Compaction, thatch and moss

If they are used, all lawns will suffer compaction. Compaction means that water runs off the soil and drought conditions exist. Fine grasses are discouraged and moss is encouraged. If you’re on clay it is a particular problem and your lawn is almost certainly affected. If you turn your mower around on the same spot every time you cut your lawn, or you walk across the same stretch of grass, you will create compaction.

How to recognise compaction?

• The ground feels hard

• Bare patches appear

• The soil often cracks before a real drought has set in

• Water does not drain away after rain

How do you get rid of thatch?

The solution is spiking.

• The hard-work way is with a garden fork. Insert four to five inches, wriggle around and withdraw. Repeat every few inches.
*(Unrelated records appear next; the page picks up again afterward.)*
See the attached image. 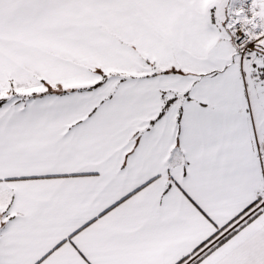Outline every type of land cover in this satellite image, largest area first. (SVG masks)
<instances>
[{
  "label": "snow or ice",
  "instance_id": "1",
  "mask_svg": "<svg viewBox=\"0 0 264 264\" xmlns=\"http://www.w3.org/2000/svg\"><path fill=\"white\" fill-rule=\"evenodd\" d=\"M0 264H264V0H0Z\"/></svg>",
  "mask_w": 264,
  "mask_h": 264
}]
</instances>
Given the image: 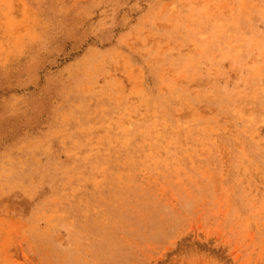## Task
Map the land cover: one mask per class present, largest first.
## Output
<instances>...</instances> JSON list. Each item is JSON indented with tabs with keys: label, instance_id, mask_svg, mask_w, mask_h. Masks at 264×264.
<instances>
[{
	"label": "rangeland",
	"instance_id": "rangeland-1",
	"mask_svg": "<svg viewBox=\"0 0 264 264\" xmlns=\"http://www.w3.org/2000/svg\"><path fill=\"white\" fill-rule=\"evenodd\" d=\"M0 264H264L261 0H0Z\"/></svg>",
	"mask_w": 264,
	"mask_h": 264
},
{
	"label": "bare ground",
	"instance_id": "bare-ground-1",
	"mask_svg": "<svg viewBox=\"0 0 264 264\" xmlns=\"http://www.w3.org/2000/svg\"><path fill=\"white\" fill-rule=\"evenodd\" d=\"M241 1H245L246 2V0H241ZM261 1L263 2V5H264V0H261ZM233 20L235 21V18Z\"/></svg>",
	"mask_w": 264,
	"mask_h": 264
}]
</instances>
• With a large lawn it could take you years. This all sounds like hard work – don’t worry, it can be quickly an easily achieved with a Westwood Lawngroomer or something similar (available to hire from your DIY store).

• After your first treatment, a programme of regular spiking is desirable and will prevent compaction arising again.

• It is also a good idea to change and vary the traffic patterns on your lawn. An obstacle such as a flowerpot placed on the lawn will quickly redirect habitual walking patterns.

• Learn to cut your grass in a different direction so you don’t turn your mower on the same patch every time.

What causes moss and how to control it?

Moss comes when grasses are not competitive especially with compacted soils or in areas of shade. When allowed moss can quickly establish and become problematic. Poor surface drainage should be addressed to ensure that water can drain. The best way is to get air into the soil by forking, or spiking the turf. It’s a lot easier with a machine of course. We have had fun though with our aerating shoes, which make a good present for the gardener who has everything! Make sure your hosepipe is put away when they’re being worn.

Moss can the be controlled by loosening with a scarifier. This is made much more effective if a moss killer has been applied first. Sulphate of Iron is the thing to use. This can be bought separately or in combination with the many branded lawn improvement treatments known as feed and moss killer. Once controlled, rake out the dead moss and then overseed with one of our seed mixtures.